Uk Mps Warn Bank Of England Stablecoin Plans Could Drive Innovation...

Uk Mps Warn Bank Of England Stablecoin Plans Could Drive Innovation...

Cross‑party MPs and members of the House of Lords have urged UK Chancellor Rachel Reeves to rein in the Bank of England’s proposed regime for systemic stablecoins.

A cross-party group of members of the House of Commons and the House of Lords in the United Kingdom, including former Defense Secretary Sir Gavin Williamson, shadow Science and Tech (AI) Minister Viscount Camrose and the former Prime Minister Rishi Sunak’s chief whip, Lord Hart, have urged Chancellor Rachel Reeves to intervene over the Bank of England’s proposed regime for systemic stablecoins.

In a joint open letter to the chancellor on Thursday, they warned that the Bank of England’s proposals for regulating stablecoins could drive innovation and capital offshore.

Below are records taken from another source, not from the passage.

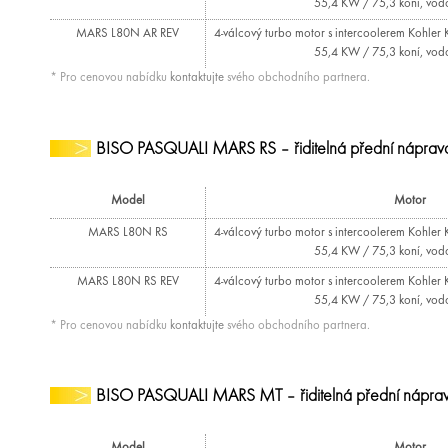
55,4 KW / 75,3 koní, vod
MARS L80N AR REV
4-válcový turbo motor s intercoolerem Kohler 
55,4 KW / 75,3 koní, vod
* Pro cenovou nabídku
kontaktujte
svého obchodního partnera.
BISO PASQUALI MARS RS – řiditelná přední náprav
Model
Motor
MARS L80N RS
4-válcový turbo motor s intercoolerem Kohler 
55,4 KW / 75,3 koní, vod
MARS L80N RS REV
4-válcový turbo motor s intercoolerem Kohler 
55,4 KW / 75,3 koní, vod
* Pro cenovou nabídku
kontaktujte
svého obchodního partnera.
BISO PASQUALI MARS MT –
řiditelná přední nápr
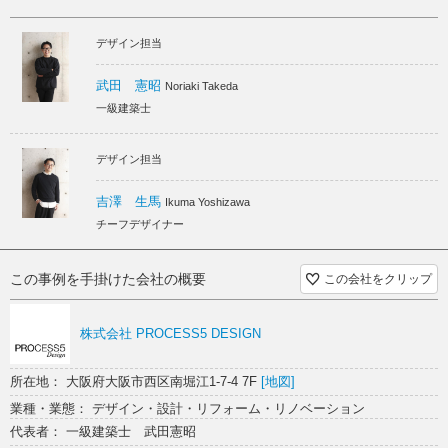
界観を実現すべく計画した。
デザイン担当
私たちが出したコンセプトは「アートになる晩餐会」。
絵画や彫刻などはアートとして語られるが、人にとって非常に重要な食
がアートととして語られることは少ない。
武田 憲昭
Noriaki Takeda
この店では料理一皿、食事をしているシーン、サービスシーン、一つ一
一級建築士
つのシーンを額縁により縁取り一つの絵画の中に納め、それらシーンが
アートとなるよう空間を構成した。
一枚の皿、御客様の楽しい語らい、美しいサービスの融合はもはやアー
デザイン担当
トと呼ぶにふさわしく、店内にディスプレイされた沢山のウィーン分離
派の絵画と共にすばらしい晩餐会の時間を演出する。
吉澤 生馬
Ikuma Yoshizawa
チーフデザイナー
オーナーシェフはこの店にウィーン分離派を意味するSECESSION(セセ
ッション)と命名。
店のファサードにはドイツ語でこのような一筆を入れさせて頂いた。
この事例を手掛けた会社の概要
この会社をクリップ
「 料理はもはやアートである
株式会社 PROCESS5 DESIGN
計画概要
計画名称：SECESSION (セセッション）
所在地： 大阪府大阪市西区南堀江1-7-4 7F
[地図]
主要用途：飲食施設 | 新築
業種・業態： デザイン・設計・リフォーム・リノベーション
竣工日：2013年12月引き渡し予定
設計監理：株式会社PROCESS5 DESIGN
代表者： 一級建築士 武田憲昭
写真撮影：Stirling Elmendorf Photography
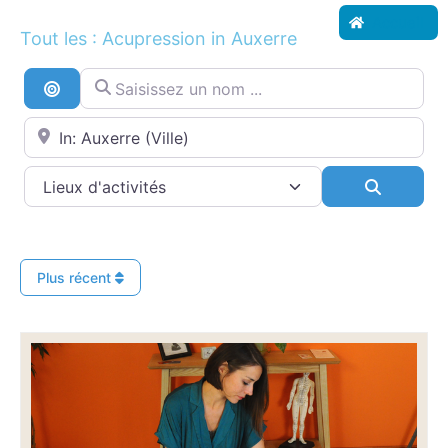
Accueil
Tout les : Acupression in Auxerre
Saisissez un nom ...
Recherche par distance
Proche de...
Search
Plus récent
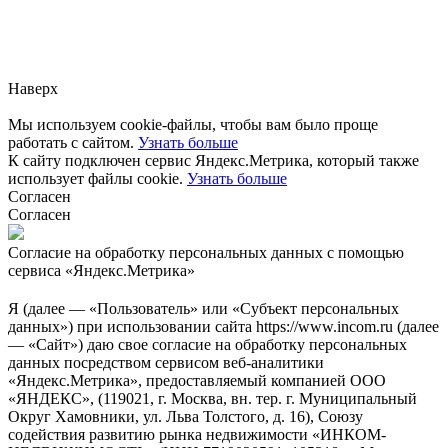
Заметили ошибку?
Сообщите нам, пожалуйста,
через
форму обратной связи.
Наверх
Мы используем cookie-файлы, чтобы вам было проще
работать с сайтом.
Узнать больше
К сайту подключен сервис Яндекс.Метрика, который также
использует файлы cookie.
Узнать больше
Согласен
Согласен
Согласие на обработку персональных данных с помощью
сервиса «Яндекс.Метрика»
Я (далее — «Пользователь» или «Субъект персональных
данных») при использовании сайта https://www.incom.ru (далее
— «Сайт») даю свое согласие на обработку персональных
данных посредством сервисом веб-аналитики
«Яндекс.Метрика», предоставляемый компанией ООО
«ЯНДЕКС», (119021, г. Москва, вн. тер. г. Муниципальный
Округ Хамовники, ул. Льва Толстого, д. 16), Союзу
содействия развитию рынка недвижимости «ИНКОМ-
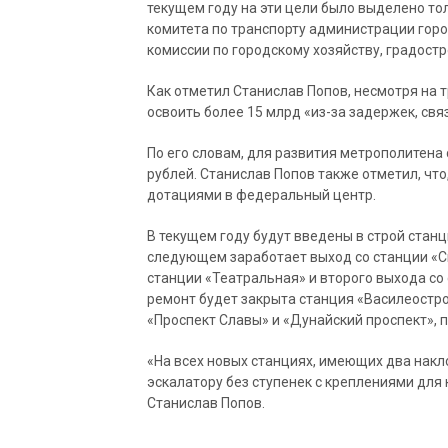
текущем году на эти цели было выделено то
комитета по транспорту администрации горо
комиссии по городскому хозяйству, градост
Как отметил Станислав Попов, несмотря на т
освоить более 15 млрд «из-за задержек, св
По его словам, для развития метрополитена
рублей. Станислав Попов также отметил, что
дотациями в федеральный центр.
В текущем году будут введены в строй стан
следующем заработает выход со станции «Сп
станции «Театральная» и второго выхода со 
ремонт будет закрыта станция «Василеостро
«Проспект Славы» и «Дунайский проспект», 
«На всех новых станциях, имеющих два накл
эскалатору без ступенек с креплениями для 
Станислав Попов.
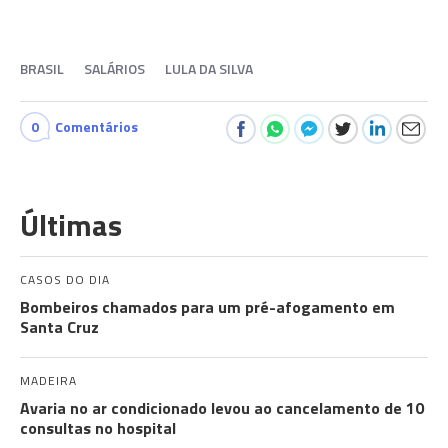
BRASIL
SALÁRIOS
LULA DA SILVA
0
Comentários
Últimas
CASOS DO DIA
Bombeiros chamados para um pré-afogamento em
Santa Cruz
MADEIRA
Avaria no ar condicionado levou ao cancelamento de 10
consultas no hospital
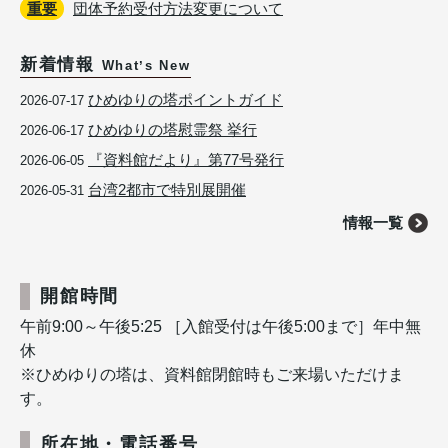
重要
団体予約受付方法変更について
新着情報
Whatʼs New
ひめゆりの塔ポイントガイド
2026-07-17
ひめゆりの塔慰霊祭 挙行
2026-06-17
『資料館だより』第77号発行
2026-06-05
台湾2都市で特別展開催
2026-05-31
情報一覧
開館時間
午前9:00～午後5:25 ［入館受付は午後5:00まで］年中無
休
※ひめゆりの塔は、資料館閉館時もご来場いただけま
す。
所在地・電話番号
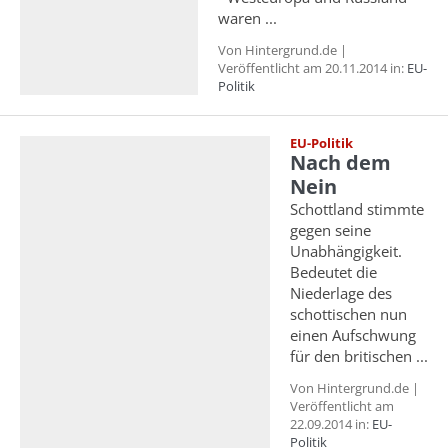
waren ...
Von Hintergrund.de |
Veröffentlicht am 20.11.2014 in:
EU-
Politik
EU-Politik
Nach dem
Nein
Schottland stimmte
gegen seine
Unabhängigkeit.
Bedeutet die
Niederlage des
schottischen nun
einen Aufschwung
für den britischen ...
Von Hintergrund.de |
Veröffentlicht am
22.09.2014 in:
EU-
Politik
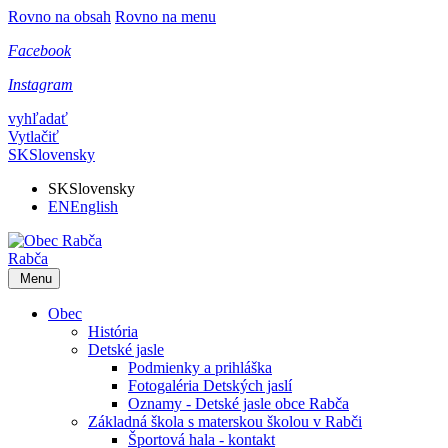
Rovno na obsah
Rovno na menu
Facebook
Instagram
vyhľadať
Vytlačiť
SK
Slovensky
SK
Slovensky
EN
English
Rabča
Menu
Obec
História
Detské jasle
Podmienky a prihláška
Fotogaléria Detských jaslí
Oznamy - Detské jasle obce Rabča
Základná škola s materskou školou v Rabči
Športová hala - kontakt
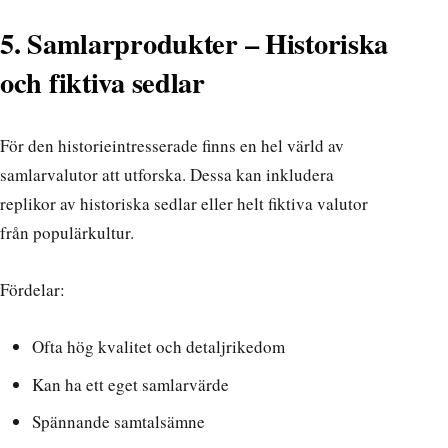
5. Samlarprodukter – Historiska
och fiktiva sedlar
För den historieintresserade finns en hel värld av
samlarvalutor att utforska. Dessa kan inkludera
replikor av historiska sedlar eller helt fiktiva valutor
från populärkultur.
Fördelar:
Ofta hög kvalitet och detaljrikedom
Kan ha ett eget samlarvärde
Spännande samtalsämne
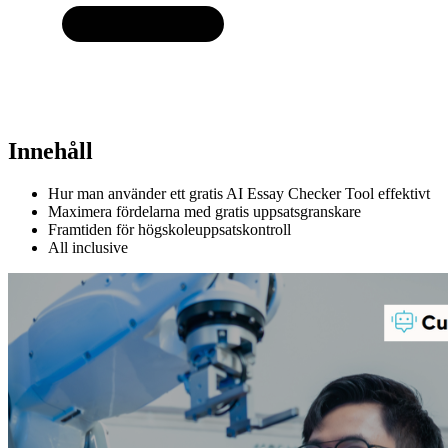
Innehåll
Hur man använder ett gratis AI Essay Checker Tool effektivt
Maximera fördelarna med gratis uppsatsgranskare
Framtiden för högskoleuppsatskontroll
All inclusive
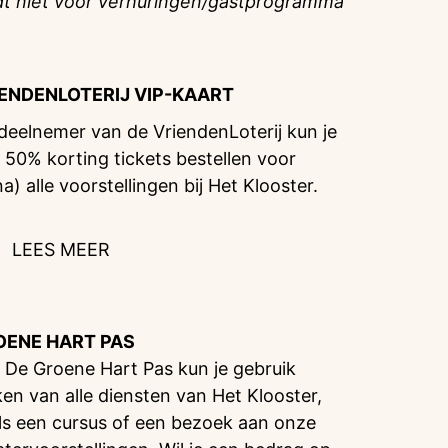
dt niet voor verhuringen/gastprogramma
IENDENLOTERIJ
VIP-KAART
 deelnemer van de VriendenLoterij kun je
 50% korting tickets bestellen voor
na) alle voorstellingen bij Het Klooster.
LEES MEER
OENE HART PAS
 De Groene Hart Pas kun je gebruik
en van alle diensten van Het Klooster,
ls een cursus of een bezoek aan onze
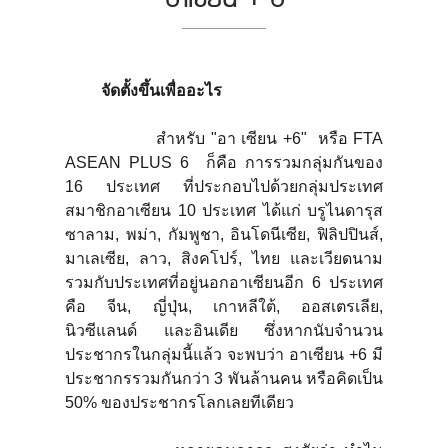
จัดตั้งขึ้นเพื่ออะไร
สำหรับ "อา เซียน +6" หรือ FTA
ASEAN PLUS 6 ก็คือ การรวมกลุ่มกันของ
16 ประเทศ ที่ประกอบไปด้วยกลุ่มประเทศ
สมาชิกอาเซียน 10 ประเทศ ได้แก่ บรูไนดารุส
ซาลาม, พม่า, กัมพูชา, อินโดนีเซีย, ฟิลิปปินส์,
มาเลเซีย, ลาว, สิงคโปร์, ไทย และเวียดนาม
รวมกับประเทศที่อยู่นอกอาเซียนอีก 6 ประเทศ
คือ จีน, ญี่ปุ่น, เกาหลีใต้, ออสเตรเลีย,
นิวซีแลนด์ และอินเดีย ซึ่งหากนับจำนวน
ประชากรในกลุ่มนี้แล้ว จะพบว่า อาเซียน +6 มี
ประชากรรวมกันกว่า 3 พันล้านคน หรือคิดเป็น
50% ของประชากรโลกเลยทีเดียว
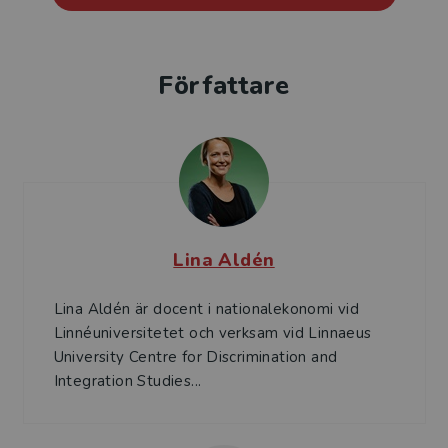
Författare
Lina Aldén
Lina Aldén är docent i nationalekonomi vid
Linnéuniversitetet och verksam vid Linnaeus
University Centre for Discrimination and
Integration Studies...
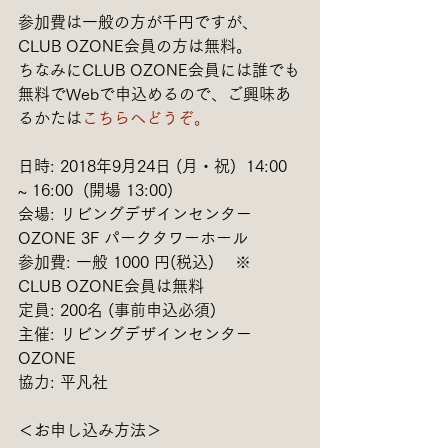
参加費は一般の方が千円ですが、
CLUB OZONE会員の方は無料。
ちなみにCLUB OZONE会員には誰でも
無料でWebで申込めるので、ご興味あ
るかたは
こちらへどうぞ。
日時: 2018年9月24日 (月・祝)  14:00 
~ 16:00  (開場 13:00)
会場: リビングデザインセンター
OZONE 3F パークタワーホール
参加費: 一般 1000 円(税込) 　※ 
CLUB OZONE会員は無料
定員: 200名 (事前申込必須)
主催: リビングデザインセンター
OZONE
協力: 平凡社 
＜お申し込み方法＞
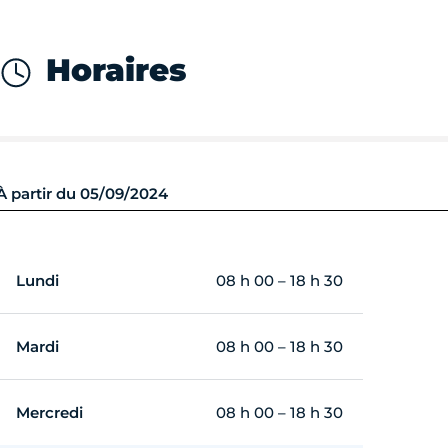
Horaires
À partir du 05/09/2024
Lundi
08 h 00 – 18 h 30
Mardi
08 h 00 – 18 h 30
Mercredi
08 h 00 – 18 h 30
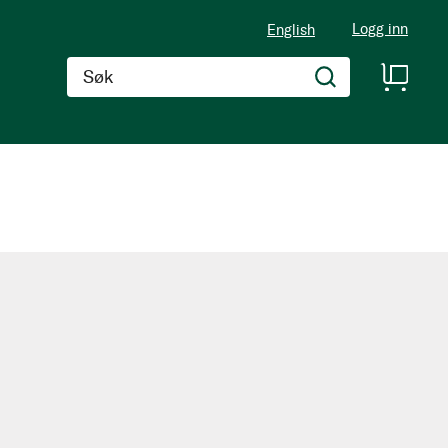
Logg inn
English
Søk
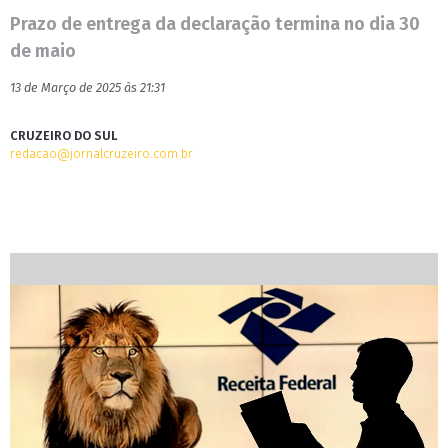
Prazo de entrega da declaração termina no dia 30
de maio
13 de Março de 2025 às 21:31
CRUZEIRO DO SUL
redacao@jornalcruzeiro.com.br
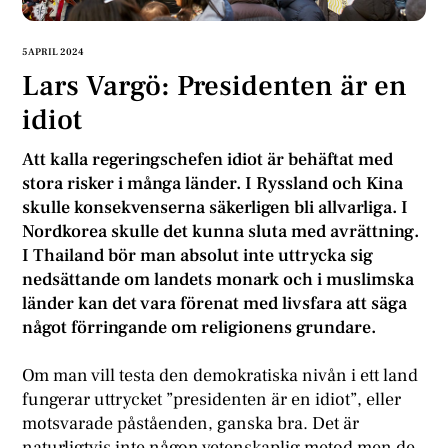
5 APRIL 2024
Lars Vargö: Presidenten är en
idiot
Att kalla regeringschefen idiot är behäftat med
stora risker i många länder. I Ryssland och Kina
skulle konsekvenserna säkerligen bli allvarliga. I
Nordkorea skulle det kunna sluta med avrättning.
I Thailand bör man absolut inte uttrycka sig
nedsättande om landets monark och i muslimska
länder kan det vara förenat med livsfara att säga
något förringande om religionens grundare.
Om man vill testa den demokratiska nivån i ett land
fungerar uttrycket ”presidenten är en idiot”, eller
motsvarade påståenden, ganska bra. Det är
naturligtvis inte någon vetenskaplig metod men de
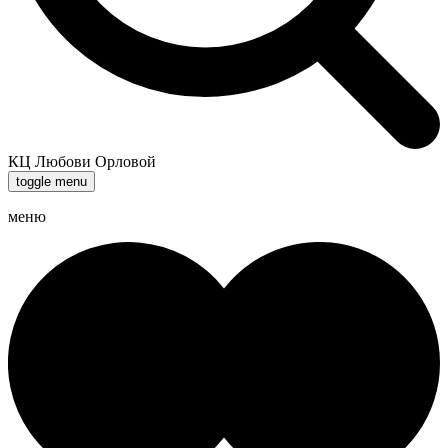
КЦ Любови Орловой
toggle menu
меню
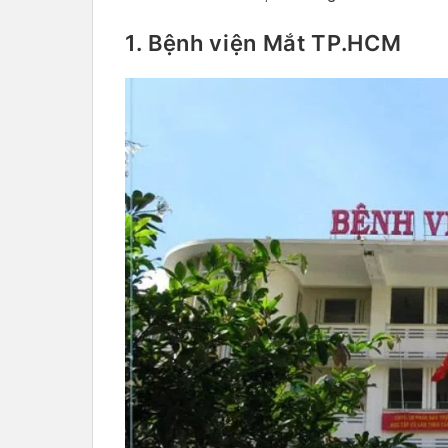
1. Bệnh viện Mắt TP.HCM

The parliamentarians said the plans risk turning the UK into a “global outlier” by barring most wholesale use of stablecoins outside the Digital Securities Sandbox, prohibiting interest on reserves and imposing what they call “impractical and anti-innovation” holding caps that could push activity into dollar stablecoins such as USDC (USDC) and USDt (USDT).​

The signatories argue that stablecoins are already becoming a “pillar of the digital economy,” and warn that the UK is “drifting towards a fragmented and restrictive approach” that will deter adoption and weaken London’s global role.

Related: UK central bank still ‘disproportionately cautious’ about stablecoins

They stressed that British pound-pegged stablecoins represent less than 0.1% of global issuance, claiming the current framework overstates depositor-flight risk while undercutting the government’s goal of making the UK a “world‑leading destination for digital assets.”​

Asher Tan, co-founder and CEO of UK Financial Conduct Association-registered CoinJar, one of the longest-running cryptocurrency exchanges globally, told Cointelegraph that the letter reflected a “growing frustration across the digital asset industry” that the UK risks “regulating tomorrow’s financial infrastructure with yesterday’s assumptions.”

Jakob Kronbichler, co-founder and CEO of Clearpool onchain credit marketplace, said that stablecoins are already functioning as settlement infrastructure for payments, capital markets and onchain credit, not “as experimental products.”

He said that if regulation continues to treat them as “niche or provisional,” it risks slowing adoption in the very areas where the UK wants to lead.